▸ YOUR GOAL: What you return must match the records exactly, with every line included.

------------------------------------

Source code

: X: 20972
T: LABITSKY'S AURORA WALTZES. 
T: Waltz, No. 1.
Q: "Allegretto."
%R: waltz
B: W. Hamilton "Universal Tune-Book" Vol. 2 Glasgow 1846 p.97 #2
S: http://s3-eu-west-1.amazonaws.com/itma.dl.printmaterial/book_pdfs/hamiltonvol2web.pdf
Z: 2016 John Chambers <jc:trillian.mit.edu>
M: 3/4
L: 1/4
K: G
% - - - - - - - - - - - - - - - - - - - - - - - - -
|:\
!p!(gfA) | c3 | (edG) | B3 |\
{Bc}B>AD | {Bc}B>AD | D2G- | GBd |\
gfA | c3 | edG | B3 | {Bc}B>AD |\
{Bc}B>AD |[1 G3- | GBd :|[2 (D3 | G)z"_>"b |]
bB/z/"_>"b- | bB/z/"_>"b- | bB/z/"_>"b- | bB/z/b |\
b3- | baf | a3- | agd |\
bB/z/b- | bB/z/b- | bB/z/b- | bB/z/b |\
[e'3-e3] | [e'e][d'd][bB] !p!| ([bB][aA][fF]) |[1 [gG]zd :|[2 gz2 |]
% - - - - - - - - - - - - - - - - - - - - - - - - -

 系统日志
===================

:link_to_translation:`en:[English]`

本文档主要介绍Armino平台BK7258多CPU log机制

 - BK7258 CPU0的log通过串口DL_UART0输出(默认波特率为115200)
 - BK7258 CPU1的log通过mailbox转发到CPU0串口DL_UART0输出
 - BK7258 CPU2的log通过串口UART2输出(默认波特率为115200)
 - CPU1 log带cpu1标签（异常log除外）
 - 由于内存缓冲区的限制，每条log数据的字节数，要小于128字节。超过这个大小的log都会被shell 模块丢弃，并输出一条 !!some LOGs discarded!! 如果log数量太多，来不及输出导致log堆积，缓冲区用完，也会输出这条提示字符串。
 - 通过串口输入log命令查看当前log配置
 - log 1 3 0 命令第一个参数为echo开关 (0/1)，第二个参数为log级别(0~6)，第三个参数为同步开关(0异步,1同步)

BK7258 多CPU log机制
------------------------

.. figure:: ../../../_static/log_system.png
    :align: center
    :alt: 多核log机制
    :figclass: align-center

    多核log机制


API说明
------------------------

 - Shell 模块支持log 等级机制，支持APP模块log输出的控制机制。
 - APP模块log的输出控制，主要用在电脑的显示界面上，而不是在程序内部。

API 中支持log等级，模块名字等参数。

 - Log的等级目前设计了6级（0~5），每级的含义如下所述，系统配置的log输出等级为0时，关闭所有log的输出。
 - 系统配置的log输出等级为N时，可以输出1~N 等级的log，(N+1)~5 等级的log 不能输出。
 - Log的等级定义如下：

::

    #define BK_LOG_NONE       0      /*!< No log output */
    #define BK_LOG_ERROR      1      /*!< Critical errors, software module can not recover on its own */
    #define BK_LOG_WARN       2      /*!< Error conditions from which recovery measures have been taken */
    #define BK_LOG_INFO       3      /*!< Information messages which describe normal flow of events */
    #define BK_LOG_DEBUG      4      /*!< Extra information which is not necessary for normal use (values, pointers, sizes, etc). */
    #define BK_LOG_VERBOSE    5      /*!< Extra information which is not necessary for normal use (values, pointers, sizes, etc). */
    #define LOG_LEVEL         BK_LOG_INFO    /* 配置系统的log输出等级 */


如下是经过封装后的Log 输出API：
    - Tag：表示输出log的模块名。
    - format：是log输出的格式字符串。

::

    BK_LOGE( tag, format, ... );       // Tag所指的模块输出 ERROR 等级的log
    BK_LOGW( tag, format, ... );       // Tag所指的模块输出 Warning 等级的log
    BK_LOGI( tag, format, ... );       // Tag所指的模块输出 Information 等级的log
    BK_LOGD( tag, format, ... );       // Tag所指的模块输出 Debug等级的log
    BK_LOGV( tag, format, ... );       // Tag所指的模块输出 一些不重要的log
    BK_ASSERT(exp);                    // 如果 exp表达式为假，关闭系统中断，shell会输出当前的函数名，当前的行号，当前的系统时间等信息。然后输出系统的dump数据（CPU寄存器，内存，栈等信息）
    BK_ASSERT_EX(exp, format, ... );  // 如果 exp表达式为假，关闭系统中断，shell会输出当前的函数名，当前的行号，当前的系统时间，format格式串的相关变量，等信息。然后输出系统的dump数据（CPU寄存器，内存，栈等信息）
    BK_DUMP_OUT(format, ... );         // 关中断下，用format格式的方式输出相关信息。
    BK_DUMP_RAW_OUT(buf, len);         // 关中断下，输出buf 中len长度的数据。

------------------------------------

▸ RESULT:
Source code

: X: 20972
T: LABITSKY'S AURORA WALTZES. 
T: Waltz, No. 1.
Q: "Allegretto."
%R: waltz
B: W. Hamilton "Universal Tune-Book" Vol. 2 Glasgow 1846 p.97 #2
S: http://s3-eu-west-1.amazonaws.com/itma.dl.printmaterial/book_pdfs/hamiltonvol2web.pdf
Z: 2016 John Chambers <jc:trillian.mit.edu>
M: 3/4
L: 1/4
K: G
% - - - - - - - - - - - - - - - - - - - - - - - - -
|:\
!p!(gfA) | c3 | (edG) | B3 |\
{Bc}B>AD | {Bc}B>AD | D2G- | GBd |\
gfA | c3 | edG | B3 | {Bc}B>AD |\
{Bc}B>AD |[1 G3- | GBd :|[2 (D3 | G)z"_>"b |]
bB/z/"_>"b- | bB/z/"_>"b- | bB/z/"_>"b- | bB/z/b |\
b3- | baf | a3- | agd |\
bB/z/b- | bB/z/b- | bB/z/b- | bB/z/b |\
[e'3-e3] | [e'e][d'd][bB] !p!| ([bB][aA][fF]) |[1 [gG]zd :|[2 gz2 |]
% - - - - - - - - - - - - - - - - - - - - - - - - -

 系统日志
===================

:link_to_translation:`en:[English]`

本文档主要介绍Armino平台BK7258多CPU log机制

 - BK7258 CPU0的log通过串口DL_UART0输出(默认波特率为115200)
 - BK7258 CPU1的log通过mailbox转发到CPU0串口DL_UART0输出
 - BK7258 CPU2的log通过串口UART2输出(默认波特率为115200)
 - CPU1 log带cpu1标签（异常log除外）
 - 由于内存缓冲区的限制，每条log数据的字节数，要小于128字节。超过这个大小的log都会被shell 模块丢弃，并输出一条 !!some LOGs discarded!! 如果log数量太多，来不及输出导致log堆积，缓冲区用完，也会输出这条提示字符串。
 - 通过串口输入log命令查看当前log配置
 - log 1 3 0 命令第一个参数为echo开关 (0/1)，第二个参数为log级别(0~6)，第三个参数为同步开关(0异步,1同步)

BK7258 多CPU log机制
------------------------

.. figure:: ../../../_static/log_system.png
    :align: center
    :alt: 多核log机制
    :figclass: align-center

    多核log机制


API说明
------------------------

 - Shell 模块支持log 等级机制，支持APP模块log输出的控制机制。
 - APP模块log的输出控制，主要用在电脑的显示界面上，而不是在程序内部。

API 中支持log等级，模块名字等参数。

 - Log的等级目前设计了6级（0~5），每级的含义如下所述，系统配置的log输出等级为0时，关闭所有log的输出。
 - 系统配置的log输出等级为N时，可以输出1~N 等级的log，(N+1)~5 等级的log 不能输出。
 - Log的等级定义如下：

::

    #define BK_LOG_NONE       0      /*!< No log output */
    #define BK_LOG_ERROR      1      /*!< Critical errors, software module can not recover on its own */
    #define BK_LOG_WARN       2      /*!< Error conditions from which recovery measures have been taken */
    #define BK_LOG_INFO       3      /*!< Information messages which describe normal flow of events */
    #define BK_LOG_DEBUG      4      /*!< Extra information which is not necessary for normal use (values, pointers, sizes, etc). */
    #define BK_LOG_VERBOSE    5      /*!< Extra information which is not necessary for normal use (values, pointers, sizes, etc). */
    #define LOG_LEVEL         BK_LOG_INFO    /* 配置系统的log输出等级 */


如下是经过封装后的Log 输出API：
    - Tag：表示输出log的模块名。
    - format：是log输出的格式字符串。

::

    BK_LOGE( tag, format, ... );       // Tag所指的模块输出 ERROR 等级的log
    BK_LOGW( tag, format, ... );       // Tag所指的模块输出 Warning 等级的log
    BK_LOGI( tag, format, ... );       // Tag所指的模块输出 Information 等级的log
    BK_LOGD( tag, format, ... );       // Tag所指的模块输出 Debug等级的log
    BK_LOGV( tag, format, ... );       // Tag所指的模块输出 一些不重要的log
    BK_ASSERT(exp);                    // 如果 exp表达式为假，关闭系统中断，shell会输出当前的函数名，当前的行号，当前的系统时间等信息。然后输出系统的dump数据（CPU寄存器，内存，栈等信息）
    BK_ASSERT_EX(exp, format, ... );  // 如果 exp表达式为假，关闭系统中断，shell会输出当前的函数名，当前的行号，当前的系统时间，format格式串的相关变量，等信息。然后输出系统的dump数据（CPU寄存器，内存，栈等信息）
    BK_DUMP_OUT(format, ... );         // 关中断下，用format格式的方式输出相关信息。
    BK_DUMP_RAW_OUT(buf, len);         // 关中断下，输出buf 中len长度的数据。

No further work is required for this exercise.